Name:Kirkmadrine CISP No:KMADR
Place:Kirkmadrine Grid Ref:NX 801 4838 (GB)   Map
Parish:Stoneykirk Stones:3
County:Wigtownshire , Scotland Saint(s):Draigne ; Medran
Site Type:ecclesiastical

Site Notes

NMRS/NX4NE1: `this church, which served the medieval parish of Toskerton, stood within its walled burial-ground on a low rise 410m S of South Cairnweil farmsteading. The site is occupied by a burial-aisle of the MacTaggarts of Ardwell which incorporates some earlier masonry, most noticeably at the E end, and may preserve the ground-plan of the former church (the aisle measures 12.7m by 5.6m within walls 0.9m thick). Three Early Christian inscribed stones, and five cross-fragments which range in date from the 8th to the 12th century, found on, or near, the site, are displayed in the porch at the W end of the aisle'.

Previously unenclosed burial ground walled in 1840x1844 (Scott/1917, 355).

Craig/1997, 618: `The present burial ground is a raised mound situated on the crest of a low ridge'.

NMRS/NX04NE1: `site is a natural outcrop of rock, crowned by modern church 15' [4.5m] above surrounding fields'.

Craig/1997, 618: `Despite lack of excavation the site has produced about ten cross-slabs'.

NMRS/NX04NE1: `the old church was dedicated to St Medran of Muskerry and belonged to Whithorn Priory'.

The parish of Kirkmadrine, formerly called Toskerton, was united to Stoneykirk in 1618.

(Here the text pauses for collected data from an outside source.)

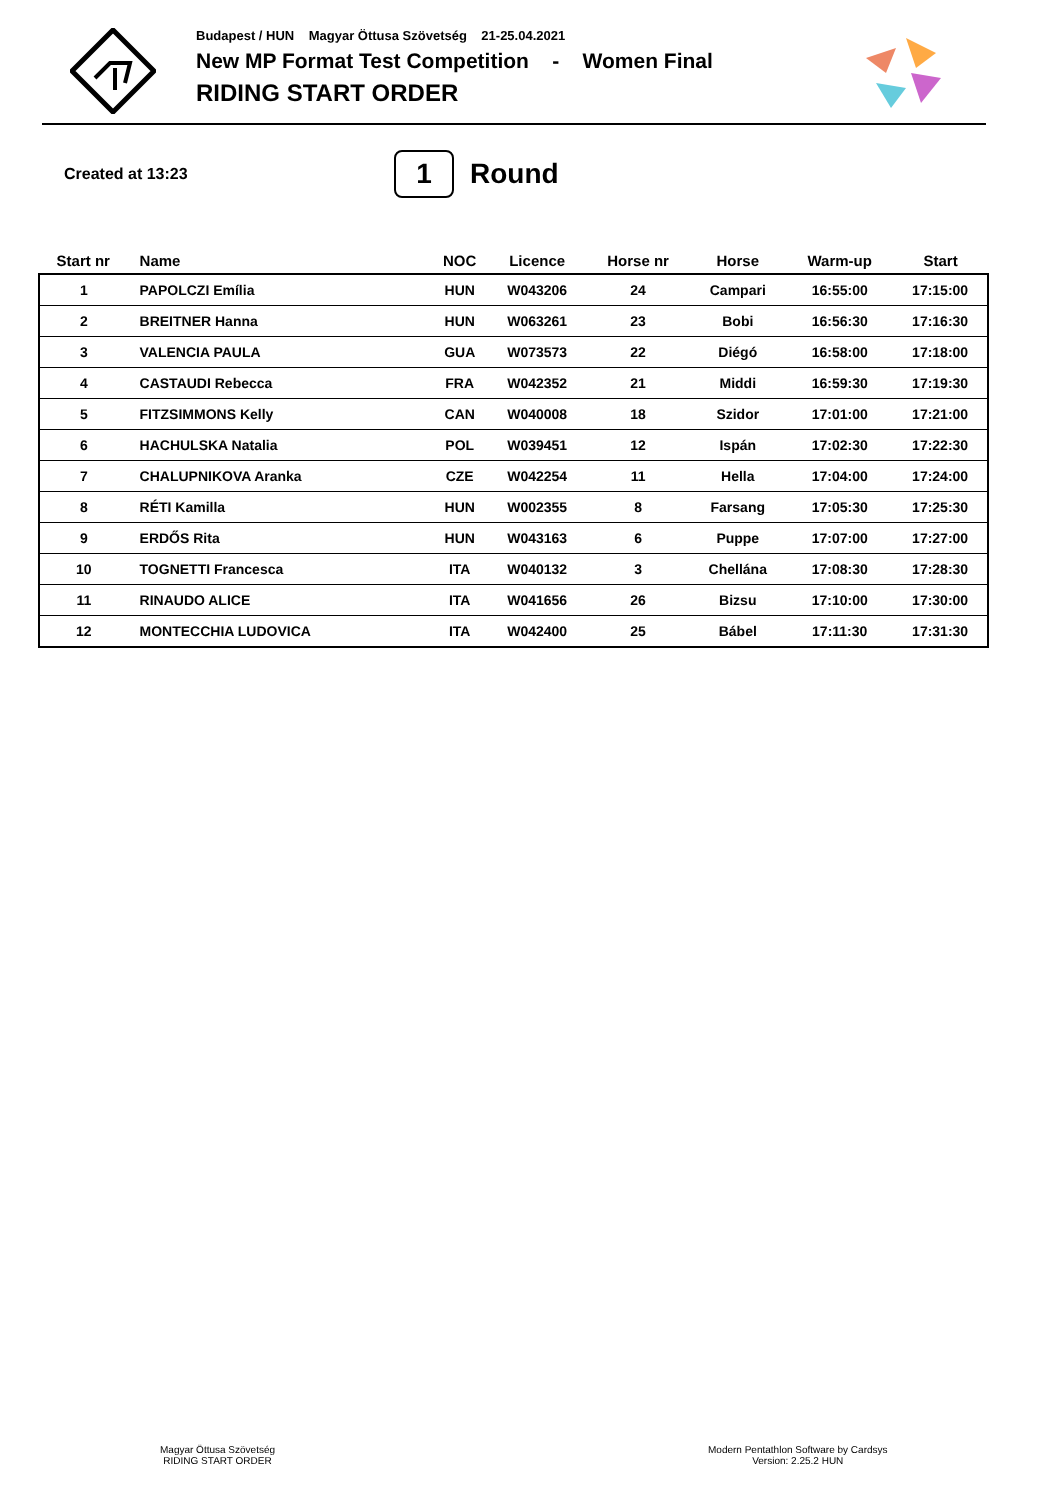Budapest / HUN Magyar Öttusa Szövetség 21-25.04.2021
New MP Format Test Competition - Women Final
RIDING START ORDER
Created at 13:23
1
Round
| Start nr | Name | NOC | Licence | Horse nr | Horse | Warm-up | Start |
| --- | --- | --- | --- | --- | --- | --- | --- |
| 1 | PAPOLCZI Emília | HUN | W043206 | 24 | Campari | 16:55:00 | 17:15:00 |
| 2 | BREITNER Hanna | HUN | W063261 | 23 | Bobi | 16:56:30 | 17:16:30 |
| 3 | VALENCIA PAULA | GUA | W073573 | 22 | Diégó | 16:58:00 | 17:18:00 |
| 4 | CASTAUDI Rebecca | FRA | W042352 | 21 | Middi | 16:59:30 | 17:19:30 |
| 5 | FITZSIMMONS Kelly | CAN | W040008 | 18 | Szidor | 17:01:00 | 17:21:00 |
| 6 | HACHULSKA Natalia | POL | W039451 | 12 | Ispán | 17:02:30 | 17:22:30 |
| 7 | CHALUPNIKOVA Aranka | CZE | W042254 | 11 | Hella | 17:04:00 | 17:24:00 |
| 8 | RÉTI Kamilla | HUN | W002355 | 8 | Farsang | 17:05:30 | 17:25:30 |
| 9 | ERDŐS Rita | HUN | W043163 | 6 | Puppe | 17:07:00 | 17:27:00 |
| 10 | TOGNETTI Francesca | ITA | W040132 | 3 | Chellána | 17:08:30 | 17:28:30 |
| 11 | RINAUDO ALICE | ITA | W041656 | 26 | Bizsu | 17:10:00 | 17:30:00 |
| 12 | MONTECCHIA LUDOVICA | ITA | W042400 | 25 | Bábel | 17:11:30 | 17:31:30 |
Magyar Öttusa Szövetség
RIDING START ORDER
Modern Pentathlon Software by Cardsys
Version: 2.25.2 HUN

Watson/1926, 162--163: `Kirkmadrine, in Sorbie and Stoneykirk parishes, has the stress on -drine, which therefore represents the saint's name. No such name appears in the Calendars, but the tract on the mothers of the Irish saints...[mentions a] Draigne of Sruthair...Draigne becomes Draighne, with gh silent, in Mid. and Mod. Gaelic, and would naturally be Drine in English. Kirkmadroyn, the spelling in Macfarlane (ii. p.81) represents the Gaelic pronunciation. Kirkdrine, in Kirkmaiden parish, contains his name without the honorific mo or ma, my...[We] may take it that he was a Briton by origin, and we may suppose that he was connected with Whithorn'.